Why? Well, this is because head-lice infestation was common years ago, and that has never been restricted to any culture.

A lot of the children arrived infested. The quickest way to get rid of head lice and prevent infection of others is head-shaving.

Sending police to take the children to residential schools was not a terror tactic, as some critics have hinted. It was merely done because at that time there were no First Nations truant officers. That left police responsible for enforcing the legislation that requires children to attend school.

Again, this was not something only done to a specific group or culture. The Doukhobors who originated from Russia to settle in Canada and build their own communities did not want their children educated in public schools.
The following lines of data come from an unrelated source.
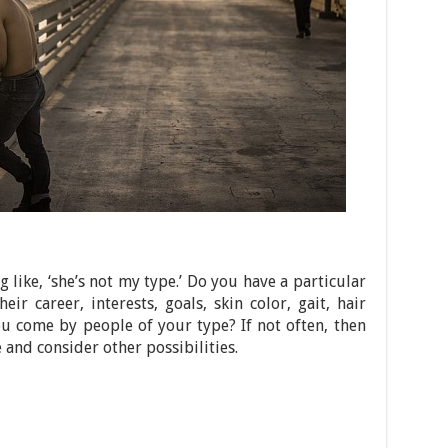
like, ‘she’s not my type.’ Do you have a particular
eir career, interests, goals, skin color, gait, hair
u come by people of your type? If not often, then
and consider other possibilities.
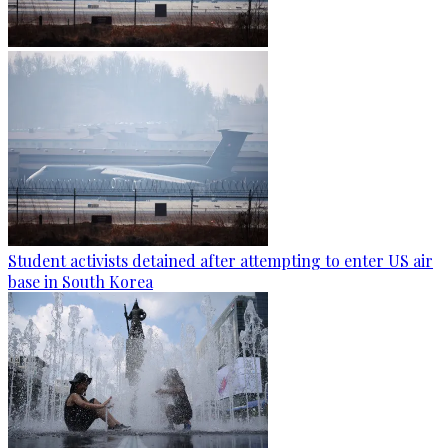
Student activists detained after attempting to enter US air
base in South Korea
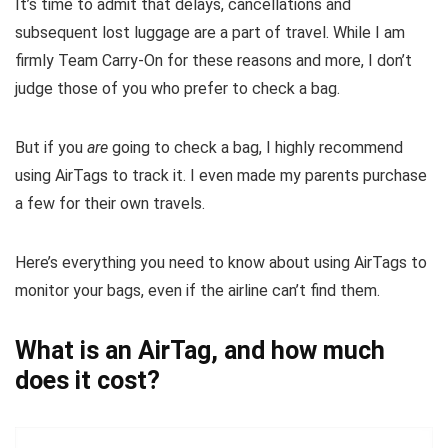
It’s time to admit that delays, cancellations and
subsequent lost luggage are a part of travel. While I am
firmly Team Carry-On for these reasons and more, I don’t
judge those of you who prefer to check a bag.
But if you
are
going to check a bag, I highly recommend
using AirTags to track it. I even made my parents purchase
a few for their own travels.
Here’s everything you need to know about using AirTags to
monitor your bags, even if the airline can’t find them.
What is an AirTag, and how much
does it cost?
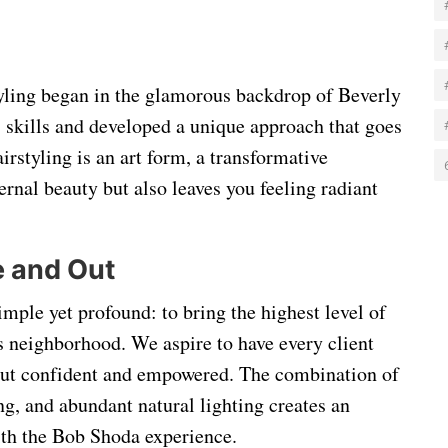
tyling began in the glamorous backdrop of Beverly
s skills and developed a unique approach that goes
irstyling is an art form, a transformative
rnal beauty but also leaves you feeling radiant
e and Out
simple yet profound: to bring the highest level of
s neighborhood. We aspire to have every client
, but confident and empowered. The combination of
ng, and abundant natural lighting creates an
with the Bob Shoda experience.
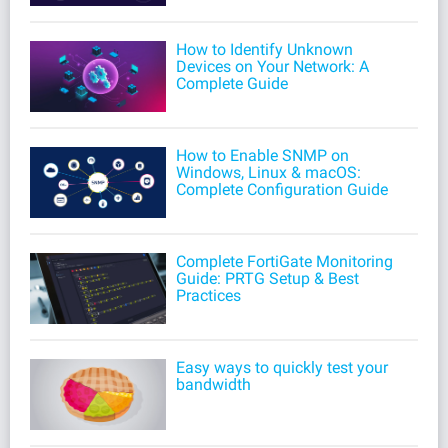
How to Identify Unknown
Devices on Your Network: A
Complete Guide
How to Enable SNMP on
Windows, Linux & macOS:
Complete Configuration Guide
Complete FortiGate Monitoring
Guide: PRTG Setup & Best
Practices
Easy ways to quickly test your
bandwidth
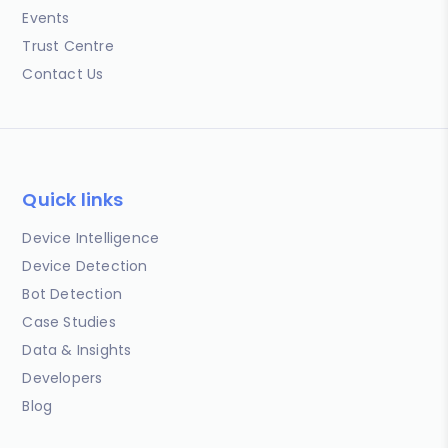
Events
Trust Centre
Contact Us
Quick links
Device Intelligence
Device Detection
Bot Detection
Case Studies
Data & Insights
Developers
Blog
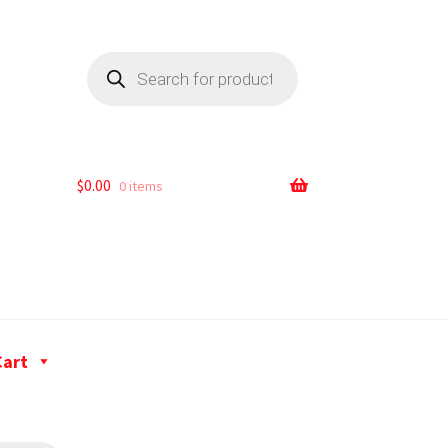
$
0.00
0 items
Cart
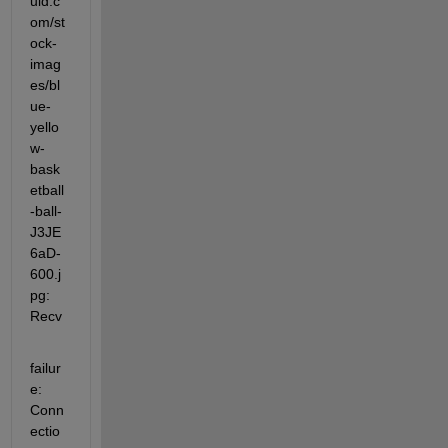
uid.c
om/st
ock-
imag
es/bl
ue-
yello
w-
bask
etball
-ball-
J3JE
6aD-
600.j
pg: 
Recv
failur
e: 
Conn
ectio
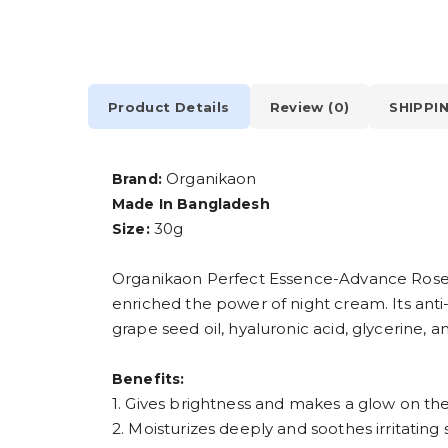
Product Details
Review (0)
SHIPPI
Organikaon
Brand:
Made In Bangladesh
30g
Size:
Organikaon Perfect Essence-Advance Rosehi
enriched the power of night cream. Its anti
grape seed oil, hyaluronic acid, glycerine, a
Benefits:
1. Gives brightness and makes a glow on the
2. Moisturizes deeply and soothes irritating s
RCMP officers of the day were ordered to retrieve these children and force them into schools.

Promotion of the negative through the past 20-some years has led many aboriginals to blame the residential schools for all of life’s hardships and miseries.

Many other aboriginals believe our background and circumstances may have influenced who we are, but we are responsible for who we ultimately become. That’s a lesson that needs to be reinforced as well when we think about Canada’s Indian residential schools experience.

Don Sandberg is aboriginal policy fellow at the Frontier Centre for Public Policy. He is a band member from Norway House Cree Nation in Manitoba.